=== Section Start ===

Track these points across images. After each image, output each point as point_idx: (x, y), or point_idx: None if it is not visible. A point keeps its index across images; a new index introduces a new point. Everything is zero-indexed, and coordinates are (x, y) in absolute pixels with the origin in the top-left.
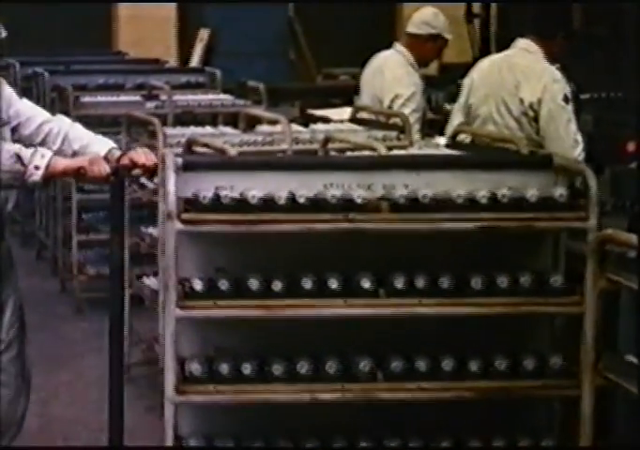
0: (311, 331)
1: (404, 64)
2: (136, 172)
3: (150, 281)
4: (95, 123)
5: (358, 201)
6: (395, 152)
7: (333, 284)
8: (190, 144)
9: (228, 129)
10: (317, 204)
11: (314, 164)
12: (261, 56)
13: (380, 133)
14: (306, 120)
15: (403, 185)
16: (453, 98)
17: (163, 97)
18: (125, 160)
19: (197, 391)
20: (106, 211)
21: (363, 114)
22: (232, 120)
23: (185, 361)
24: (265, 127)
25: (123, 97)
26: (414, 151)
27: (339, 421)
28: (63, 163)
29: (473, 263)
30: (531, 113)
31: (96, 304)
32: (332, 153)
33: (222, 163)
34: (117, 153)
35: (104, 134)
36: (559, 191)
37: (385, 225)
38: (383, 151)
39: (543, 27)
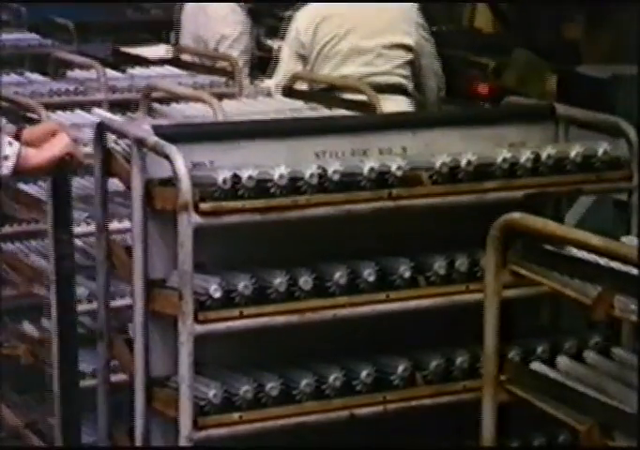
0: (336, 334)
1: None
2: None
3: None
4: None
5: (398, 173)
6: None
7: (370, 276)
8: None
9: (37, 76)
10: (354, 181)
11: (302, 129)
12: None
13: (207, 79)
14: (120, 60)
15: (400, 147)
16: (275, 33)
17: None
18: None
19: (219, 423)
20: None
21: (186, 56)
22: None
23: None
24: (77, 73)
25: None
26: (247, 100)
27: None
28: (44, 153)
29: None
30: (402, 53)
31: None
32: (155, 104)
33: (195, 133)
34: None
35: None
36: (602, 148)
37: (428, 200)
38: (214, 103)
39: None
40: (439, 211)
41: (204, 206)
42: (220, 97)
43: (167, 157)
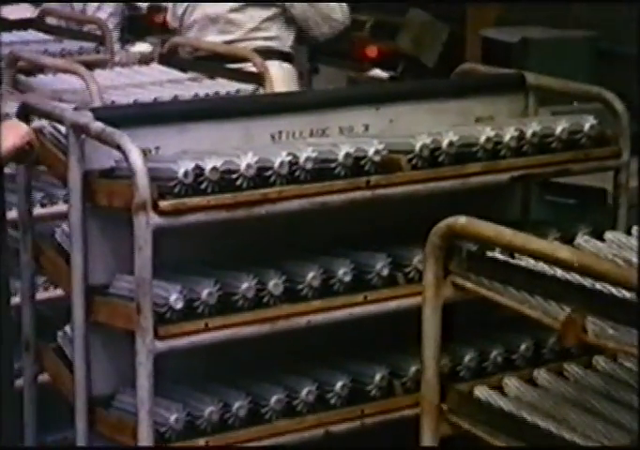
0: (307, 341)
1: None
2: None
3: None
4: None
5: (376, 158)
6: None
7: (346, 276)
8: None
9: None
10: (328, 168)
11: (255, 109)
12: None
13: (75, 45)
14: None
15: (362, 125)
16: None
17: None
18: None
19: None
20: None
21: (51, 19)
22: None
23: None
24: None
25: None
26: (122, 70)
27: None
28: (4, 143)
29: None
30: (256, 13)
31: None
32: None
33: (137, 116)
34: None
35: None
36: (589, 122)
37: (408, 188)
38: (87, 74)
39: None
40: (418, 198)
41: (164, 205)
42: (91, 65)
43: (118, 146)
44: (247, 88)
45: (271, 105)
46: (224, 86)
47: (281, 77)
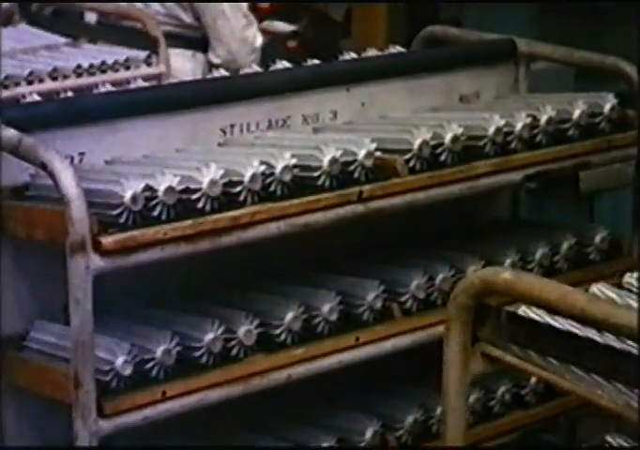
0: (287, 393)
1: None
2: None
3: None
4: None
5: (367, 162)
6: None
7: (332, 313)
8: None
9: None
10: (309, 178)
11: (199, 98)
12: None
13: None
14: None
15: (330, 111)
16: None
17: None
18: None
19: None
20: None
21: None
22: None
23: None
24: None
25: None
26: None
27: None
28: None
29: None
30: None
31: None
32: None
33: (53, 116)
34: None
35: None
36: (609, 103)
37: (405, 197)
38: None
39: None
40: (415, 207)
41: (107, 242)
42: None
43: (42, 164)
44: (138, 55)
45: (219, 92)
46: (110, 53)
47: (191, 71)
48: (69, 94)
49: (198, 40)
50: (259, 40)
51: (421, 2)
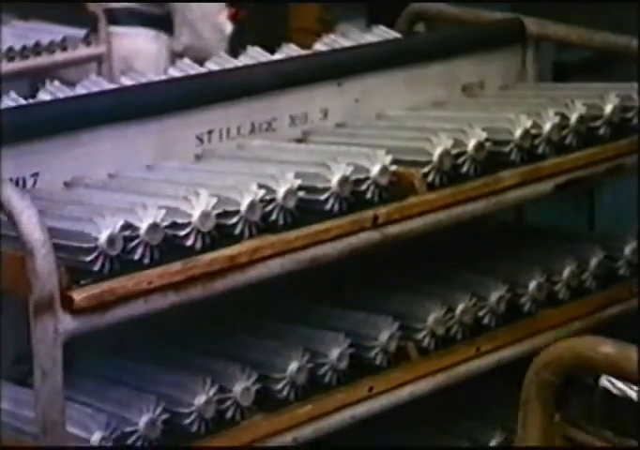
0: None
1: None
2: None
3: None
4: None
5: (382, 180)
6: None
7: (342, 361)
8: None
9: None
10: (316, 201)
11: (171, 100)
12: None
13: None
14: None
15: (320, 111)
16: None
17: None
18: None
19: None
20: None
21: None
22: None
23: None
24: None
25: None
26: None
27: None
28: None
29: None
30: None
31: None
32: None
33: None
34: None
35: None
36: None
37: (425, 219)
38: None
39: None
40: (436, 229)
41: (80, 298)
42: None
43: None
44: (77, 34)
45: (193, 92)
46: (46, 32)
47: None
48: None
49: (162, 19)
50: (229, 28)
51: None
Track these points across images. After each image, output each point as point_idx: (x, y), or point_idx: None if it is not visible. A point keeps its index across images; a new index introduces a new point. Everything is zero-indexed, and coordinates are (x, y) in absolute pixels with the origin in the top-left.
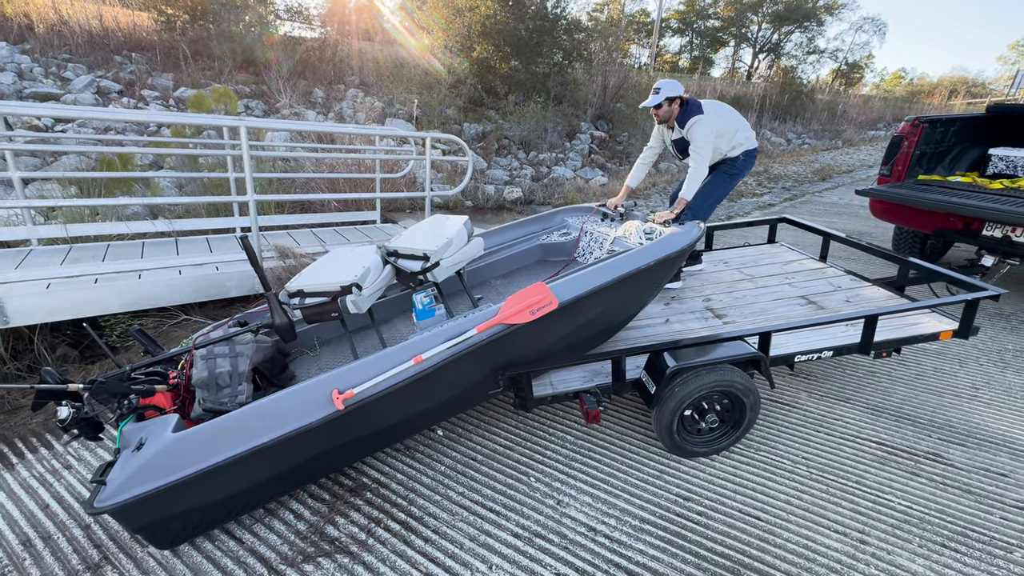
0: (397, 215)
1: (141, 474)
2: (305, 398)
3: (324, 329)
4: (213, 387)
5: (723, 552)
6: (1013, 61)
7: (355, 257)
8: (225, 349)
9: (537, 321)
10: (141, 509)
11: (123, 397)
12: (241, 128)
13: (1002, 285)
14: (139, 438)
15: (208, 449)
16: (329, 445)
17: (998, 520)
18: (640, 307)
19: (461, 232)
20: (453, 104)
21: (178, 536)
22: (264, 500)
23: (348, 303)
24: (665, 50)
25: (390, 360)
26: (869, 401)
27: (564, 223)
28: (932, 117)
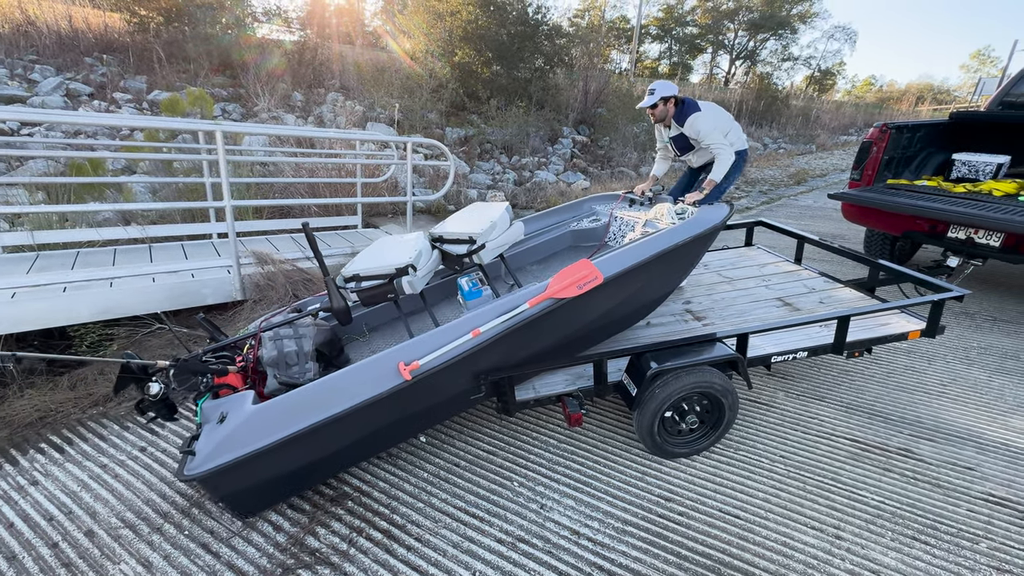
0: (379, 220)
1: (226, 444)
2: (375, 370)
3: (372, 316)
4: (283, 365)
5: (704, 551)
6: (975, 69)
7: (405, 242)
8: (289, 331)
9: (583, 296)
10: (226, 477)
11: (201, 376)
12: (217, 132)
13: (966, 285)
14: (220, 412)
15: (286, 420)
16: (396, 416)
17: (965, 512)
18: (676, 284)
19: (504, 216)
20: (435, 108)
21: (257, 504)
22: (333, 471)
23: (404, 284)
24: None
25: (451, 333)
26: (843, 399)
27: (593, 210)
28: (899, 123)
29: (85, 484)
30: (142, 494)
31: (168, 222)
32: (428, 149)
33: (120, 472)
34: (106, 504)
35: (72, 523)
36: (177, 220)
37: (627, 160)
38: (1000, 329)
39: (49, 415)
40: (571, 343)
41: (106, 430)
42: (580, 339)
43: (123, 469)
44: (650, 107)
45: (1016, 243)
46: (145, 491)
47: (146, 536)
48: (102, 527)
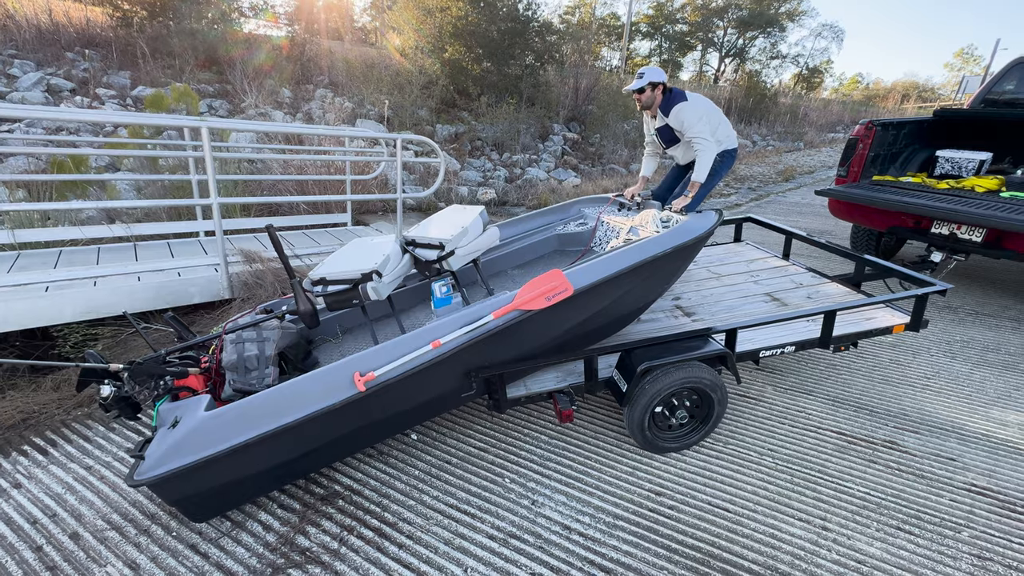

=== Section End ===

__GOAL OF THE EXERCISE__.
Should there be pictures in the data, leave them out and return the rest exactly.

__TASK SOLUTION__.
Track these points across images. After each image, output each point as point_idx: (x, y), or point_idx: None if it is not visible. A point keeps its index across images; a new index introduces a new point. Everything is zero-indexed, and coordinates are (x, y) in absolute pixels with the origin in the top-left.
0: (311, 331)
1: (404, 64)
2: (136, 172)
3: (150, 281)
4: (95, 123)
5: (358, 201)
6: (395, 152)
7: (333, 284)
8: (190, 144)
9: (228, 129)
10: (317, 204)
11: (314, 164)
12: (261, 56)
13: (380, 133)
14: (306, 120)
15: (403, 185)
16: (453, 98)
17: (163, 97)
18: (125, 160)
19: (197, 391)
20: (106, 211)
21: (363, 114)
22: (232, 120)
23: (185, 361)
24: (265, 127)
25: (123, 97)
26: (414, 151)
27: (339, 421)
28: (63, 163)
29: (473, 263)
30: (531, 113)
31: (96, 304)
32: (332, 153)
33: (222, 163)
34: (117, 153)
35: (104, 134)
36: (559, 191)
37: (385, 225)
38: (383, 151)
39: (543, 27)
0: (336, 334)
1: None
2: None
3: None
4: None
5: (398, 173)
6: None
7: (370, 276)
8: None
9: (37, 76)
10: (354, 181)
11: (302, 129)
12: None
13: (207, 79)
14: (120, 60)
15: (400, 147)
16: (275, 33)
17: None
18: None
19: (219, 423)
20: None
21: (186, 56)
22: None
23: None
24: (77, 73)
25: None
26: (247, 100)
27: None
28: (44, 153)
29: None
30: (402, 53)
31: None
32: (155, 104)
33: (195, 133)
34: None
35: None
36: (602, 148)
37: (428, 200)
38: (214, 103)
39: None
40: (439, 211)
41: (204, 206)
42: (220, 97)
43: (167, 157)
0: (307, 341)
1: None
2: None
3: None
4: None
5: (376, 158)
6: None
7: (346, 276)
8: None
9: None
10: (328, 168)
11: (255, 109)
12: None
13: (75, 45)
14: None
15: (362, 125)
16: None
17: None
18: None
19: None
20: None
21: (51, 19)
22: None
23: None
24: None
25: None
26: (122, 70)
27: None
28: (4, 143)
29: None
30: (256, 13)
31: None
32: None
33: (137, 116)
34: None
35: None
36: (589, 122)
37: (408, 188)
38: (87, 74)
39: None
40: (418, 198)
41: (164, 205)
42: (91, 65)
43: (118, 146)
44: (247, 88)
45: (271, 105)
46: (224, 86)
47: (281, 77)
0: (287, 393)
1: None
2: None
3: None
4: None
5: (367, 162)
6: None
7: (332, 313)
8: None
9: None
10: (309, 178)
11: (199, 98)
12: None
13: None
14: None
15: (330, 111)
16: None
17: None
18: None
19: None
20: None
21: None
22: None
23: None
24: None
25: None
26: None
27: None
28: None
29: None
30: None
31: None
32: None
33: (53, 116)
34: None
35: None
36: (609, 103)
37: (405, 197)
38: None
39: None
40: (415, 207)
41: (107, 242)
42: None
43: (42, 164)
44: (138, 55)
45: (219, 92)
46: (110, 53)
47: (191, 71)
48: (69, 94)
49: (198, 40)
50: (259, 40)
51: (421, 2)
0: None
1: None
2: None
3: None
4: None
5: (382, 180)
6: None
7: (342, 361)
8: None
9: None
10: (316, 201)
11: (171, 100)
12: None
13: None
14: None
15: (320, 111)
16: None
17: None
18: None
19: None
20: None
21: None
22: None
23: None
24: None
25: None
26: None
27: None
28: None
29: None
30: None
31: None
32: None
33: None
34: None
35: None
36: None
37: (425, 219)
38: None
39: None
40: (436, 229)
41: (80, 298)
42: None
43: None
44: (77, 34)
45: (193, 92)
46: (46, 32)
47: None
48: None
49: (162, 19)
50: (229, 28)
51: None
Track these points across images. After each image, output each point as point_idx: (x, y), or point_idx: None if it is not visible. A point keeps its index across images; a new index introduces a new point. Everything is zero-indexed, and coordinates are (x, y) in absolute pixels with the origin in the top-left.
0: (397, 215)
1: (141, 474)
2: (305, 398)
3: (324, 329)
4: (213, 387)
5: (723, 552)
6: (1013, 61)
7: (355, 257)
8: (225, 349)
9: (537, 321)
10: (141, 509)
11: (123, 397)
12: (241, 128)
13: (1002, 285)
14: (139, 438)
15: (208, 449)
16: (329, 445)
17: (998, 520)
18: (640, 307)
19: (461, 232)
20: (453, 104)
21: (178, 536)
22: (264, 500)
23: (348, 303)
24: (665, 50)
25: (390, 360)
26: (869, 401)
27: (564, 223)
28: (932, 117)
0: (379, 220)
1: (226, 444)
2: (375, 370)
3: (372, 316)
4: (283, 365)
5: (704, 551)
6: (975, 69)
7: (405, 242)
8: (289, 331)
9: (583, 296)
10: (226, 477)
11: (201, 376)
12: (217, 132)
13: (966, 285)
14: (220, 412)
15: (286, 420)
16: (396, 416)
17: (965, 512)
18: (676, 284)
19: (504, 216)
20: (435, 108)
21: (257, 504)
22: (333, 471)
23: (404, 284)
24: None
25: (451, 333)
26: (843, 399)
27: (593, 210)
28: (899, 123)
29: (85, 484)
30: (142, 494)
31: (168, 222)
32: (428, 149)
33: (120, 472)
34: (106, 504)
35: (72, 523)
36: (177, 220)
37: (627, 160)
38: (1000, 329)
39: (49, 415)
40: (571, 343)
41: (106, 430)
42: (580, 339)
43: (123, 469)
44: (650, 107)
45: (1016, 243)
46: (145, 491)
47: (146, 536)
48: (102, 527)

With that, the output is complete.